Let’s put that in context: How do you get a small New Zealand beer brand into the Big Apple?
The easy answer is to buy a single, big, above-the-line billboard in Times Square for a month. But it turns out that the right answer lies in creating a totally unique experience: connecting directly with jaded beer drinkers in their Brooklyn bars and transporting them to the land of Steinlager Pure, by giving them their very own piece of native New Zealand forest that they can visit any time they like – through motion-tracking panoramas that exist right there, on their iPhones, in their hands, and via picturesque posters advertising the idea.
That’s the kind of work I like to produce. Not a line in sight.
You see, when I started in this industry, I’d never even heard of the line. That didn’t stop me from crossing it at every opportunity in my first gig, creating radio ads that people actually recorded to play to their friends.
Nor did it hold me back at my second gig: running a boutique agency where we often turned down the offer of work if the brief was “we want an ad.” Nobody wants an “ad”; they want sales, or recognition, or to use up their budget before year-end – and there are plenty of ways of achieving that that aren’t disposable. Like sponsoring the subscriber base of the most active radio station in the country. Or putting kitchen designers on the catwalk.
My third gig – freelancing ideas in a Tokyo collective of architects, designers, artists and musicians – had no line. Nor my fourth, at a world-famous agency where we tore up the brief that asked for an ad, and instead teased geeks into showing off for us – revealing their security secrets in the process.
And now, at long last, our erstwhile line appears to be fading. Regular people armed with Twitter accounts and a YouTube channel and the knowledge that the salesman does not have their best interests at heart – they’re stepping straight over it while you weren’t even looking.

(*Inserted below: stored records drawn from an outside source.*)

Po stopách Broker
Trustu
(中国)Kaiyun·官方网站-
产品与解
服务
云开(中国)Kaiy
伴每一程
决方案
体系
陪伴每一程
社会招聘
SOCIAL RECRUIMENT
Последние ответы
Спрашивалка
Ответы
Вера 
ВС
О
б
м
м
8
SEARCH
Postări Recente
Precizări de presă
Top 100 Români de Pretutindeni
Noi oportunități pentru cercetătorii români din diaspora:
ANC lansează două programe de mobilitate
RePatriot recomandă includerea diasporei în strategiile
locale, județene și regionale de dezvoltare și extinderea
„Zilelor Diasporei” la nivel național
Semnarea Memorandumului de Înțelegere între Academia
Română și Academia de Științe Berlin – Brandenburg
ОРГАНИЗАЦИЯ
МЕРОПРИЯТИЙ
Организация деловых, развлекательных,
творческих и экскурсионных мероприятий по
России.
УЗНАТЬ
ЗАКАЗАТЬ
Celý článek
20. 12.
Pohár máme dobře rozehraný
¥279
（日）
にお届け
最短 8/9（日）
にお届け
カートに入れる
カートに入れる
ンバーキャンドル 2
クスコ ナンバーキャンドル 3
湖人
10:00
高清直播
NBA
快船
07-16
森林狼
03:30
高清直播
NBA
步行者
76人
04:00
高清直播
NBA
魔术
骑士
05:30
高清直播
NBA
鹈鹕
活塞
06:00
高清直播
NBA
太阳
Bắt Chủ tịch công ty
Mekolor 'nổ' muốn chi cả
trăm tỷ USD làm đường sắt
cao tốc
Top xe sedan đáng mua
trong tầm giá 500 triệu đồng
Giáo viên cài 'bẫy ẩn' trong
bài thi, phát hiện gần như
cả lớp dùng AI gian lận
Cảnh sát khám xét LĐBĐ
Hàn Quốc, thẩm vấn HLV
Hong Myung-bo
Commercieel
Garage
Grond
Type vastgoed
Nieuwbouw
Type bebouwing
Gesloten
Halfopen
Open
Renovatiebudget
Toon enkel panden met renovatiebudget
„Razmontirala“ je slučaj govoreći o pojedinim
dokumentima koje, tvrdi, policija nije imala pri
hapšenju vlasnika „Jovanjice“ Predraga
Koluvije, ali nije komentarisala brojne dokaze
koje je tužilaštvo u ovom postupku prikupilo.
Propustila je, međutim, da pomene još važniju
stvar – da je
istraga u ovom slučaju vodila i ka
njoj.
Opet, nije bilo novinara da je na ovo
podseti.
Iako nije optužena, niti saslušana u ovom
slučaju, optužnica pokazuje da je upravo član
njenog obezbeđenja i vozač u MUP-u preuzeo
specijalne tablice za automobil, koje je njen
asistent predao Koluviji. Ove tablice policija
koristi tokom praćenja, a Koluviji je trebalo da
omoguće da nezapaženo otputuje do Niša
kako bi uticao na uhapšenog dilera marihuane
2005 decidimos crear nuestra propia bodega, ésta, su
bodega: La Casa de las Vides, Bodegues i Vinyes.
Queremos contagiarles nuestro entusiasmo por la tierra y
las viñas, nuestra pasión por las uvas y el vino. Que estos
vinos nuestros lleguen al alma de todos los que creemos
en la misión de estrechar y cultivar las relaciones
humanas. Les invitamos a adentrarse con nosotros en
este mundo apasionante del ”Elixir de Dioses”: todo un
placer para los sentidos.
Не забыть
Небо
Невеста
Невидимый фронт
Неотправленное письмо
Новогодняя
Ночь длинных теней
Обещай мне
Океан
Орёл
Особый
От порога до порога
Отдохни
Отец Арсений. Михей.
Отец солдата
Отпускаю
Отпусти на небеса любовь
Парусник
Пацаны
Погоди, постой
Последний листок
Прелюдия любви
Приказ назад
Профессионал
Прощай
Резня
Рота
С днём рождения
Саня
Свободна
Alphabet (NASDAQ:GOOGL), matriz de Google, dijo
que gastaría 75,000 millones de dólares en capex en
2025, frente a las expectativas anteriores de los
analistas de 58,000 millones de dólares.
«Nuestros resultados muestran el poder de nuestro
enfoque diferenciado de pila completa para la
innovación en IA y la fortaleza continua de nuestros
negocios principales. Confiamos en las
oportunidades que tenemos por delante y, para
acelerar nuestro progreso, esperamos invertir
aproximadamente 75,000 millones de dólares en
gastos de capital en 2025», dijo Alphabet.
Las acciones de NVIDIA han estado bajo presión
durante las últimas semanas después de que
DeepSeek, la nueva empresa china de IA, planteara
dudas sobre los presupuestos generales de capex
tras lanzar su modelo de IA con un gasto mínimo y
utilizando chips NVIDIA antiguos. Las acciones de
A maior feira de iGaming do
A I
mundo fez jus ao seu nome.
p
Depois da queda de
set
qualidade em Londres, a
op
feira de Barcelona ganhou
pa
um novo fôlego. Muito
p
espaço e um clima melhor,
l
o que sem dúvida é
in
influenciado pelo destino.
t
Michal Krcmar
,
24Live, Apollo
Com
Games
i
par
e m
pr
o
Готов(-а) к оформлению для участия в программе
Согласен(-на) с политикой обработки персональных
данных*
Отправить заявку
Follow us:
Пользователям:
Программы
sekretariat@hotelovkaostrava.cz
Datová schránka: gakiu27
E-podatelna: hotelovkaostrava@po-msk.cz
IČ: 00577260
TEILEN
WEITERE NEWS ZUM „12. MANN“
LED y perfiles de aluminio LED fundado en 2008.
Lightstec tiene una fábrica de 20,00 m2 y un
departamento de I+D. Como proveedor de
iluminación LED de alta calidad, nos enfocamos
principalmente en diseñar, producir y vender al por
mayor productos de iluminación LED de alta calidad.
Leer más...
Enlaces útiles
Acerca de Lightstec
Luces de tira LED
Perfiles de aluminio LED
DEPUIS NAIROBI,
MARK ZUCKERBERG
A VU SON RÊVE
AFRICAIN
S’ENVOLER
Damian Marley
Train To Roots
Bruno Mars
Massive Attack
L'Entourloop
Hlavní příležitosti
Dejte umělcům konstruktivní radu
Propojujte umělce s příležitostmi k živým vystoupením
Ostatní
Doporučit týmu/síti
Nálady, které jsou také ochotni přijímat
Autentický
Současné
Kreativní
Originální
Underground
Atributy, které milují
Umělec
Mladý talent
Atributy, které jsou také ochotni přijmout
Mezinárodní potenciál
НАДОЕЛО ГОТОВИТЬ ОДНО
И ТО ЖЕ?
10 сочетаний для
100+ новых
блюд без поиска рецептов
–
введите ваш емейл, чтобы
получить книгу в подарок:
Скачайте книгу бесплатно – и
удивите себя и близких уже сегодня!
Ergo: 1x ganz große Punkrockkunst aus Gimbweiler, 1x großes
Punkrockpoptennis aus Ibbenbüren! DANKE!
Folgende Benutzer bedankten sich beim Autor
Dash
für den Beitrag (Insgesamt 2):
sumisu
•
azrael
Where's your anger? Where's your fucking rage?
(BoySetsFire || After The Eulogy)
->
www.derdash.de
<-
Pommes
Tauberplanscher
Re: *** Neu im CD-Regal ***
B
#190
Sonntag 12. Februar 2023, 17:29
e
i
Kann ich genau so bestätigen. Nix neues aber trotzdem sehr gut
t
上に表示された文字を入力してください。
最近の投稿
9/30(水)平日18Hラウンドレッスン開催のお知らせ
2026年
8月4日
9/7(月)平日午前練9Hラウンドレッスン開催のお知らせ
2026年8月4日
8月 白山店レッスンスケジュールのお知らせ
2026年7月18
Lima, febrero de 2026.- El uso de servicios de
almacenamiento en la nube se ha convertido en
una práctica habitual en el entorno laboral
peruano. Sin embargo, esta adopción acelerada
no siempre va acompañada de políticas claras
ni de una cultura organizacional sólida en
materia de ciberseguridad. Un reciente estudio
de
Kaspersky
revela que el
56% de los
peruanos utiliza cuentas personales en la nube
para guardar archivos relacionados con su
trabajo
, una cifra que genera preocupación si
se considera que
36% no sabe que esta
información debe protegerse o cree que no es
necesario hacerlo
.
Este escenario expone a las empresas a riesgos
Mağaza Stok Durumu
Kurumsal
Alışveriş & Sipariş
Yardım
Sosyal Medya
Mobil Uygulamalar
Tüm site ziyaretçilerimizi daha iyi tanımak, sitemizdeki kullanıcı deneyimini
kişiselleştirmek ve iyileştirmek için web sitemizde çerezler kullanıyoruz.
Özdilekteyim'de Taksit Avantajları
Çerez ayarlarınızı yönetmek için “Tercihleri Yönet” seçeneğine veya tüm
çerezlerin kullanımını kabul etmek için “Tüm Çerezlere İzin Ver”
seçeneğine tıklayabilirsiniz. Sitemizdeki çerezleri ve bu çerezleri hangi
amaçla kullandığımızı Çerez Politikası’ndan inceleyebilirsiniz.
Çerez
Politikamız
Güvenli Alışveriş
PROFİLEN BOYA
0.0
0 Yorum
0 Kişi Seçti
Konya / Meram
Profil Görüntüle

And it’s about time. Time for us to take this industry well beyond the line with absolutely relevant, wildly creative ideas based on genuine data-driven insights. Radical ideas that change behaviour and get results – regardless of where those ideas once sat on our mythical line.
I’m talking about innovative, integrated ideas that aren’t easily commoditised. That means ideas that not only sell, but ideas that can be sold.
Generating that kind of idea takes a team with direction and drive. A team that knows where it’s going and why. It’s my job to lead teams in developing those radical, relevant, beyond-the-line ideas. Preferably in a company that respects and cultivates extraordinary creative thinking. A company full of people who want to win more awards, for more effective work, for more demanding clients.
Managing creative teams in an integrated environment requires a pretty broad range of skills, all of which I offer:
• Creative Solution Development – Listening, leading brainstorms, and extracting solutions to create rare, refreshing, relevant, useful, campaignable ideas, with clear implementation options.
• Communication Strategy – Combining insight with consumer advocacy, communication flows, dialogue marketing and results analysis to get the right message to the right people in the right way.
• Digital Expertise – Applying broad connection ideas to the ideal mix of search marketing, mobile image recognition, personalised emails, usable websites, social network profiles and applications…
• Direct Marketing – An obsession with results and the knowledge to produce them.
• Copywriting – Great headlines, persuasive print, evocative long copy, and comprehensive direct and digital experience; focused in IT, telecommunications, banking and FMCG.
• Presentation – A love of storytelling, a desire to communicate with clarity, an eye for an audience, an ability to close the deal.
• Team Management – Opportunity definition, strengths development, forecast and budget management, conflict resolution, team building, entrepreneurial approach.